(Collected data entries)
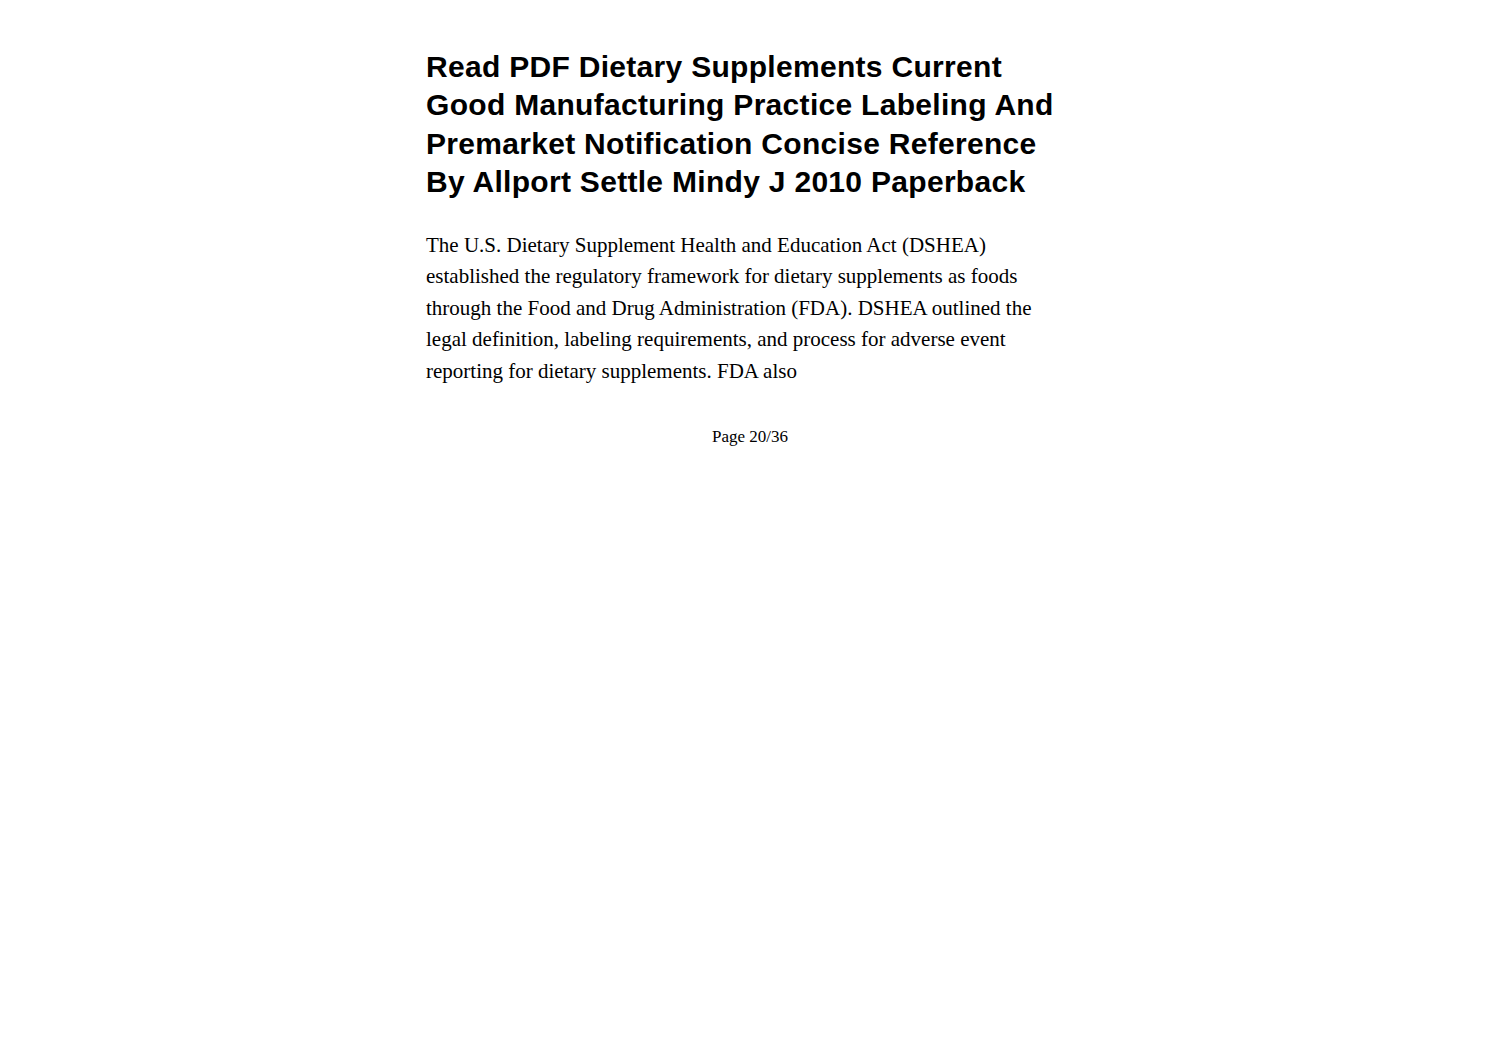Read PDF Dietary Supplements Current Good Manufacturing Practice Labeling And Premarket Notification Concise Reference By Allport Settle Mindy J 2010 Paperback
The U.S. Dietary Supplement Health and Education Act (DSHEA) established the regulatory framework for dietary supplements as foods through the Food and Drug Administration (FDA). DSHEA outlined the legal definition, labeling requirements, and process for adverse event reporting for dietary supplements. FDA also
Page 20/36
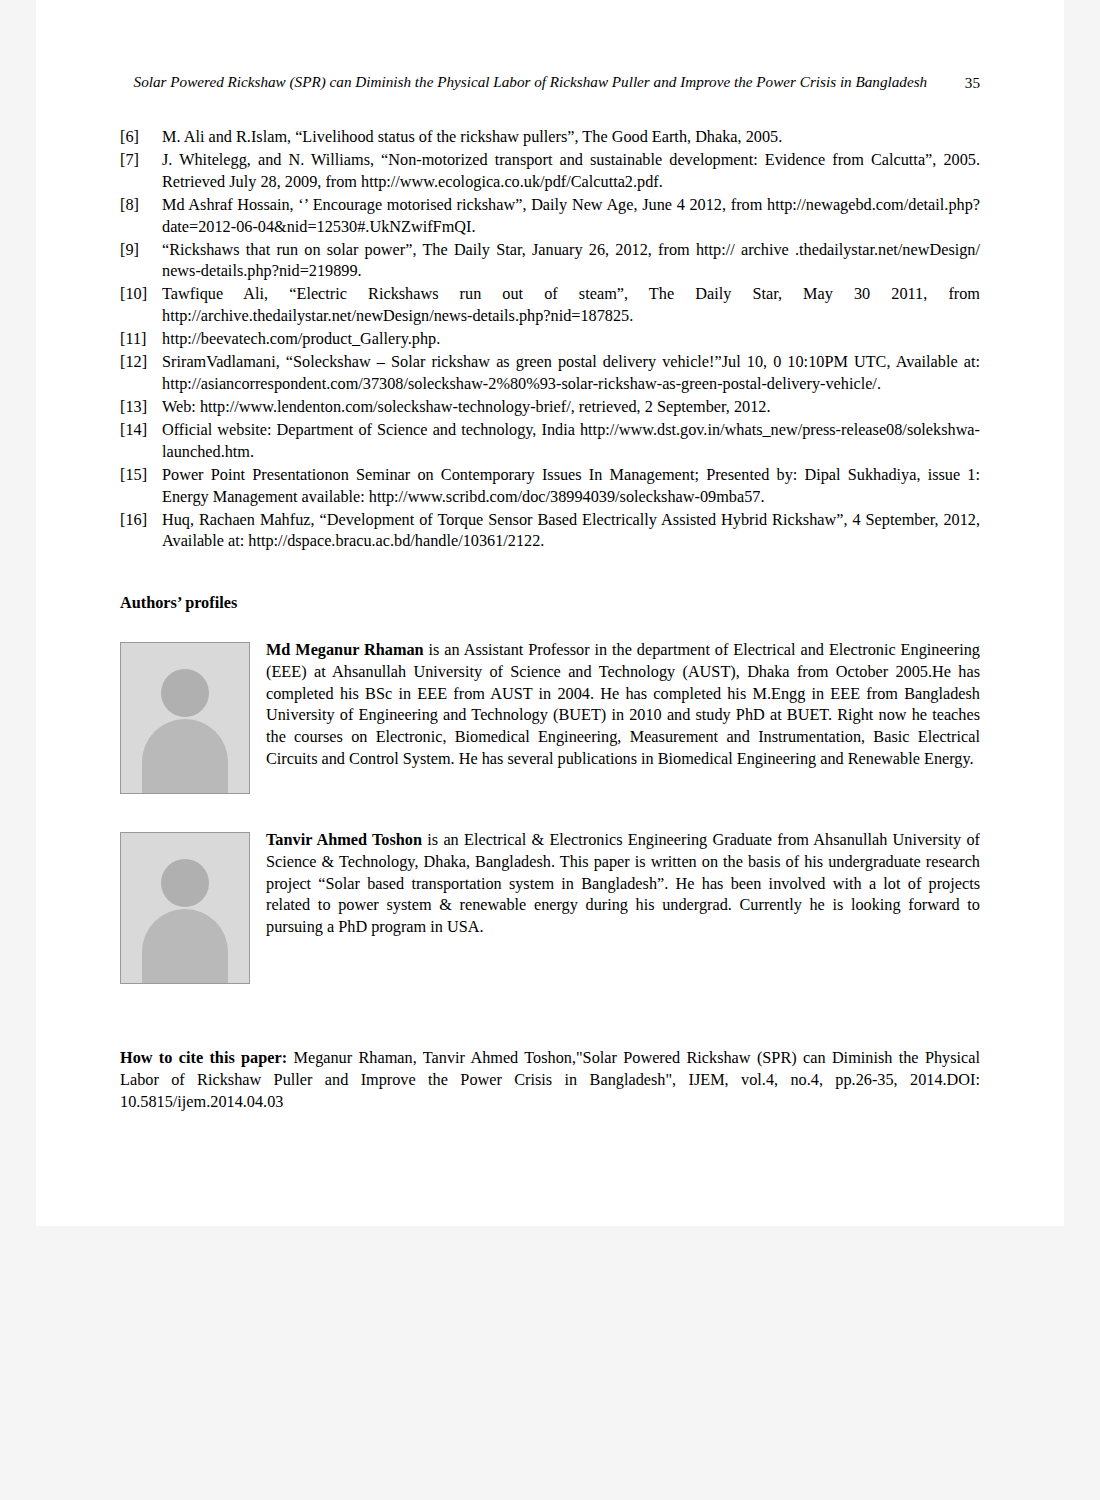Solar Powered Rickshaw (SPR) can Diminish the Physical Labor of Rickshaw Puller and Improve the Power Crisis in Bangladesh
35
[6] M. Ali and R.Islam, “Livelihood status of the rickshaw pullers”, The Good Earth, Dhaka, 2005.
[7] J. Whitelegg, and N. Williams, “Non-motorized transport and sustainable development: Evidence from Calcutta”, 2005. Retrieved July 28, 2009, from http://www.ecologica.co.uk/pdf/Calcutta2.pdf.
[8] Md Ashraf Hossain, ‘’ Encourage motorised rickshaw”, Daily New Age, June 4 2012, from http://newagebd.com/detail.php?date=2012-06-04&nid=12530#.UkNZwifFmQI.
[9]“Rickshaws that run on solar power”, The Daily Star, January 26, 2012, from http:// archive .thedailystar.net/newDesign/ news-details.php?nid=219899.
[10] Tawfique Ali, “Electric Rickshaws run out of steam”, The Daily Star, May 30 2011, from http://archive.thedailystar.net/newDesign/news-details.php?nid=187825.
[11] http://beevatech.com/product_Gallery.php.
[12] SriramVadlamani, “Soleckshaw – Solar rickshaw as green postal delivery vehicle!”Jul 10, 0 10:10PM UTC, Available at: http://asiancorrespondent.com/37308/soleckshaw-2%80%93-solar-rickshaw-as-green-postal-delivery-vehicle/.
[13] Web: http://www.lendenton.com/soleckshaw-technology-brief/, retrieved, 2 September, 2012.
[14] Official website: Department of Science and technology, India http://www.dst.gov.in/whats_new/press-release08/solekshwa-launched.htm.
[15] Power Point Presentationon Seminar on Contemporary Issues In Management; Presented by: Dipal Sukhadiya, issue 1: Energy Management available: http://www.scribd.com/doc/38994039/soleckshaw-09mba57.
[16] Huq, Rachaen Mahfuz, “Development of Torque Sensor Based Electrically Assisted Hybrid Rickshaw”, 4 September, 2012, Available at: http://dspace.bracu.ac.bd/handle/10361/2122.
Authors’ profiles
Md Meganur Rhaman is an Assistant Professor in the department of Electrical and Electronic Engineering (EEE) at Ahsanullah University of Science and Technology (AUST), Dhaka from October 2005.He has completed his BSc in EEE from AUST in 2004. He has completed his M.Engg in EEE from Bangladesh University of Engineering and Technology (BUET) in 2010 and study PhD at BUET. Right now he teaches the courses on Electronic, Biomedical Engineering, Measurement and Instrumentation, Basic Electrical Circuits and Control System. He has several publications in Biomedical Engineering and Renewable Energy.
Tanvir Ahmed Toshon is an Electrical & Electronics Engineering Graduate from Ahsanullah University of Science & Technology, Dhaka, Bangladesh. This paper is written on the basis of his undergraduate research project “Solar based transportation system in Bangladesh”. He has been involved with a lot of projects related to power system & renewable energy during his undergrad. Currently he is looking forward to pursuing a PhD program in USA.
How to cite this paper: Meganur Rhaman, Tanvir Ahmed Toshon,"Solar Powered Rickshaw (SPR) can Diminish the Physical Labor of Rickshaw Puller and Improve the Power Crisis in Bangladesh", IJEM, vol.4, no.4, pp.26-35, 2014.DOI: 10.5815/ijem.2014.04.03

> What the exercise asks
The reply is a bare number: how many lines above include "Tanvir".

> Output for this task
2